The LRT should be successful with existing development capacity. It’s designed with the existing development in mind, and if more residential development occurs, then that’s even better. It would provide people a nice way to move around the existing neighbourhoods and slow down traffic just enough to give local commerce a chance. A subway would need like a 100-fold increase in density along the routes to be anywhere near cost-recovery once in operation. Even now, I think only the Union to Bloor stretch of the Yonge line and Bloor to Spadina breaks even or some mess like that, and that’s entirely because of employment intensity, and not residential intensity. I’m not sure we even have enough density along the existing subway line to support cost recovery. Good luck with getting communities and councillors to agree with high rises going up in their backyard with all sorts of minority folk moving in. The councillors can’t even commit to giving the LRT right of way on the roads, and they’re going to be okay with having Eglinton, Jane, etc lined with point towers?
At least Rob Ford is upfront about gutting Transity City because he just doesn’t want to spend the money, and we’ll build 1km of track a year. 1km distance in Toronto is nothing, especially out in the suburbs. You’d be between cul-de-sacs with 1km of track. Good luck getting to the next major intersection out in Etobicoke or Scarborough.
Huh?
That's a really strange thing to claim. If anything, Transit City will increase pressure on the subway network, especially if Don Mills is built as planned. LRT in median roadways on suburban streets will not suddenly cause a rush of developers to abandon the downtown market leading to a sudden reversal of ridership trends. I don't think low-concept LRTs (with the notable exception of Eglinton) will make enough of a dent in gridlock. Other priorities, not gridlock, were used to justify TC - like local land use changes, serving those "priority neighbourhoods", and merely improving transit usage and capacity for short to medium distance trips in the inner suburbs.
The biggest pressure is on the Yonge Subway itself. Even getting some riders off of Bloor (if we assume ridership growth won't negate any "relief") won't fix the clear and present need for capacity that tinkering around with ATC and more station renovations won't fix.
Pretty sure it wouldn't be a big waste of money. Unless you are suggesting that the downtown core will decline, lose businesses and residents to outlying areas, then demand is not going to go down for travel to and from the area. Given that right now the Yonge line and Y&B station are at or over capacity at peaks times, some form of relief is necessary, especially before you go dumping more passengers via feeder lines or Yonge extensions.
I think the goal should be to even out demand on the transit system. They get over capacity at peak times because TTC can’t afford to automate, and everyone goes to union to get to their suburban bedrooms. Otherwise, the TTC runs under-capacity most of the time.

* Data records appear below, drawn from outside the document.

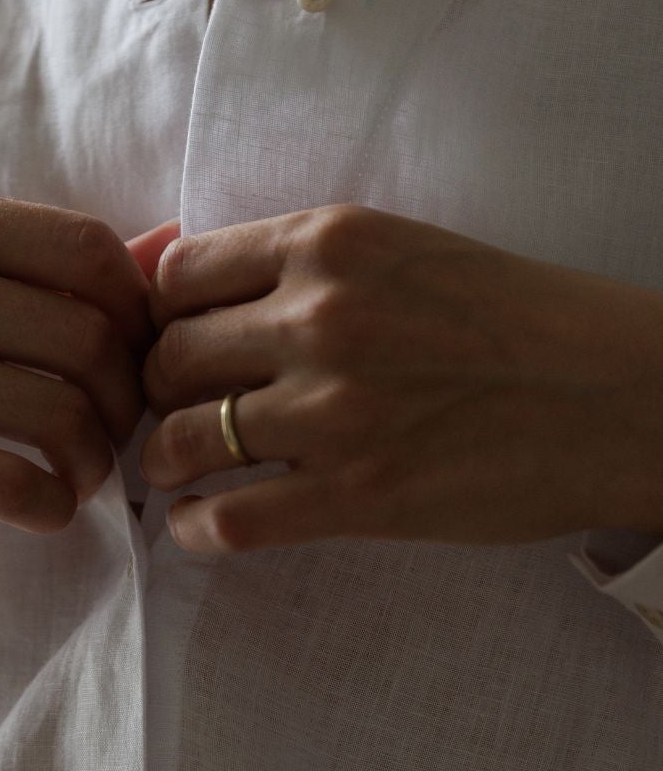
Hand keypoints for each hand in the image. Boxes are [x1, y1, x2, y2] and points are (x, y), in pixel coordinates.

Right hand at [0, 191, 155, 535]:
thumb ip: (54, 259)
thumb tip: (177, 245)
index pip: (88, 249)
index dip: (139, 307)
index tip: (137, 348)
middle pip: (88, 339)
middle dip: (128, 394)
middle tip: (118, 423)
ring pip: (62, 417)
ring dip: (97, 458)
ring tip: (84, 468)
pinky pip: (14, 488)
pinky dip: (54, 506)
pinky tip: (48, 503)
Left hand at [134, 203, 662, 554]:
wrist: (612, 392)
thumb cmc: (505, 315)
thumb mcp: (395, 249)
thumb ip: (293, 260)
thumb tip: (168, 266)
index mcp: (328, 242)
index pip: (177, 276)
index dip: (161, 315)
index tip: (176, 340)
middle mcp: (320, 317)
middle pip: (167, 357)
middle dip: (157, 389)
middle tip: (176, 409)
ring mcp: (336, 410)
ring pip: (182, 438)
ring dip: (165, 460)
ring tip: (177, 470)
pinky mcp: (358, 495)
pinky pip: (229, 519)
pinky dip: (196, 528)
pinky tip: (202, 525)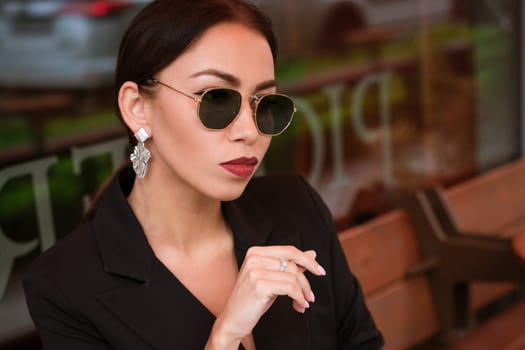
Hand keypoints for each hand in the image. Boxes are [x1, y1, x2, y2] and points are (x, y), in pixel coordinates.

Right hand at [206, 246, 325, 347]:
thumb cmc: (252, 299)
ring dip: (303, 292)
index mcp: (255, 252)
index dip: (307, 260)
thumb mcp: (272, 279)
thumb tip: (312, 253)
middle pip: (292, 264)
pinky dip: (298, 297)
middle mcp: (254, 258)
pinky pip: (289, 288)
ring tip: (304, 303)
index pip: (289, 250)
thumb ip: (290, 265)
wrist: (233, 319)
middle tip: (311, 295)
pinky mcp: (259, 285)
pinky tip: (299, 306)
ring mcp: (255, 270)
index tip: (320, 271)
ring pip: (293, 276)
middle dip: (306, 281)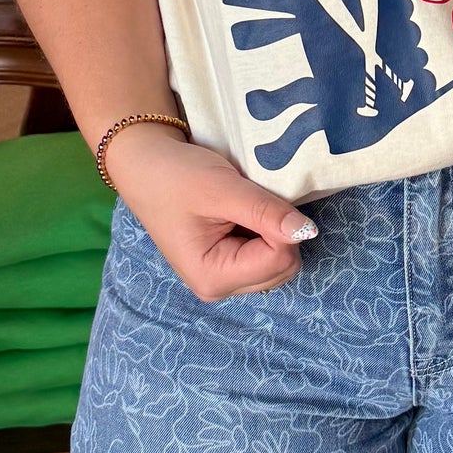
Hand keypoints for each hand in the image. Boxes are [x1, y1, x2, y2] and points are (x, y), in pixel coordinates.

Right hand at [105, 124, 317, 301]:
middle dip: (278, 231)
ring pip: (280, 263)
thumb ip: (266, 212)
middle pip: (283, 267)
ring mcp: (225, 279)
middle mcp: (220, 288)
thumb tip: (307, 232)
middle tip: (247, 202)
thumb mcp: (223, 189)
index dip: (280, 225)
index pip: (280, 260)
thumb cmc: (175, 177)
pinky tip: (241, 214)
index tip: (254, 198)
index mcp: (213, 278)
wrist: (145, 165)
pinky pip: (267, 255)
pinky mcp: (228, 266)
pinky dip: (266, 233)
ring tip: (242, 207)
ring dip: (273, 231)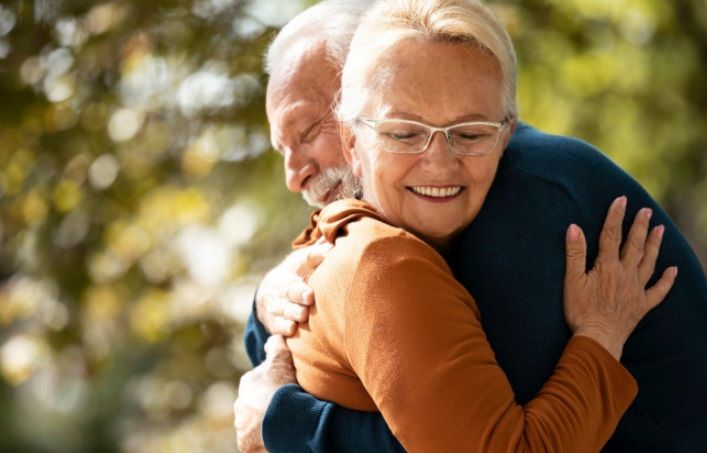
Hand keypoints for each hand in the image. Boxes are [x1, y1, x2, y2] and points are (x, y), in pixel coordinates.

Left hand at [235, 335, 296, 452]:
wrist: (284, 420)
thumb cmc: (284, 388)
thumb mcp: (282, 360)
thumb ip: (277, 346)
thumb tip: (274, 337)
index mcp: (248, 384)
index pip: (260, 383)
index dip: (275, 386)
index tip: (287, 391)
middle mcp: (240, 405)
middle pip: (255, 405)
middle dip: (267, 407)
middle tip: (286, 409)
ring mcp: (242, 427)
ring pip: (254, 424)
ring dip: (265, 425)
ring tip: (283, 426)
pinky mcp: (246, 445)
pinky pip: (256, 442)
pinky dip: (265, 441)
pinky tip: (278, 438)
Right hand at [256, 241, 331, 335]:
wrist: (268, 293)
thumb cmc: (294, 274)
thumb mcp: (300, 262)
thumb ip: (314, 256)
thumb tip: (331, 248)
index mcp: (284, 282)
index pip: (292, 287)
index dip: (300, 292)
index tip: (310, 296)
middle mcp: (277, 300)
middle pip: (285, 306)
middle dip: (294, 310)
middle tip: (303, 313)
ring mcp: (275, 316)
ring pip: (280, 322)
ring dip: (288, 324)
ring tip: (295, 326)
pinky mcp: (275, 329)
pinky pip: (276, 335)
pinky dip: (281, 338)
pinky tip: (288, 341)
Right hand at [563, 196, 677, 359]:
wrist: (598, 339)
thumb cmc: (581, 311)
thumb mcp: (572, 281)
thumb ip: (575, 253)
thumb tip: (574, 227)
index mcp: (607, 266)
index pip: (611, 235)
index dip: (616, 216)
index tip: (621, 199)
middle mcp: (625, 274)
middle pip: (634, 245)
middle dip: (639, 226)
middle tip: (646, 210)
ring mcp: (636, 290)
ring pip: (649, 262)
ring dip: (654, 245)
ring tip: (660, 229)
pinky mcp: (642, 305)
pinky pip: (659, 290)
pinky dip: (667, 280)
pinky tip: (673, 270)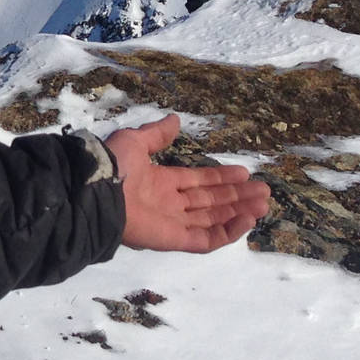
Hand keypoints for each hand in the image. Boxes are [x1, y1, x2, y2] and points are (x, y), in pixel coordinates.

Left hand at [104, 114, 270, 252]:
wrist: (96, 191)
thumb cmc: (114, 165)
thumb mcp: (135, 141)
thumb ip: (157, 134)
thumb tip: (175, 119)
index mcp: (159, 182)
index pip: (197, 182)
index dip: (221, 177)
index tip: (245, 173)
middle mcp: (168, 203)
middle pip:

I thought the cost for the Sheppard line was close to a half billion a station or something, wasn’t it? And that was a decade ago in an area of the city that was very much underbuilt and whatever expropriations had to be done happened for super cheap. I’d suspect that’s no longer true with the new routes along more established communities. Plus, labour and fuel costs are much much higher. $225 mill per station seems like an optimistically lowball estimate to me. Plus there’s the practicality of having subway train go back and forth between two stations all day. They’d have to build out from the existing lines which already have excess capacity outside of peak hours. So it’d be like 10 years before the line got anywhere close to the high density nodes in the Toronto suburbs at the rate of a couple kilometres a year. And you’d have to have continuous Environmental Assessments as you built out or changed your mind. All it would take is a lawsuit from a ratepayer group like at St Clair to tack on a few years of delay. It’d be better to commit to the LRT I think. At least that way you secure the right of way, and if you approve enough housing and commercial density along the route, you can tunnel. A good chunk of the Eglinton and Sheppard LRTs are running underground anyway...
Subways are nice and all, but I don’t think Toronto council would ever approve the kind of densities you need to make it recover operating costs. That’s what everyone is going gangbusters about this time, we can’t afford the LRT! We probably couldn’t afford the subway once it got built since no one is going to have the balls to tell their voters why more density is a good thing. I think it took about 5 years before the developers finally went to the OMB on a high rise application out in Etobicoke. They wanted to put up high rise condos by the 427. Local ratepayers group from the other side of the highway created a shit storm through their councillor and bogged the whole thing down. Then they went to OMB. And I think there was a bankruptcy along the way, and someone other developer came in and built adjacent to the site once the OMB case got settled.
That’s for one condo with ample parking in an industrial big box wasteland by the highway, nowhere near the existing single-detached community on the other side of the highway.
Also I don’t know why the private sector would get involved (a la Rob Ford) if they couldn’t at least recover their costs... If the city sells assets, I think they’ve got more pressing social issues to deal with than a subway to the airport, which should be 100% federal spending since its their airport. I don’t know why Rossi wants to run a subway to the airport. York and Vaughan should be paying their fair share for running the subway up into York. I don’t get why Toronto is paying for that particular expansion.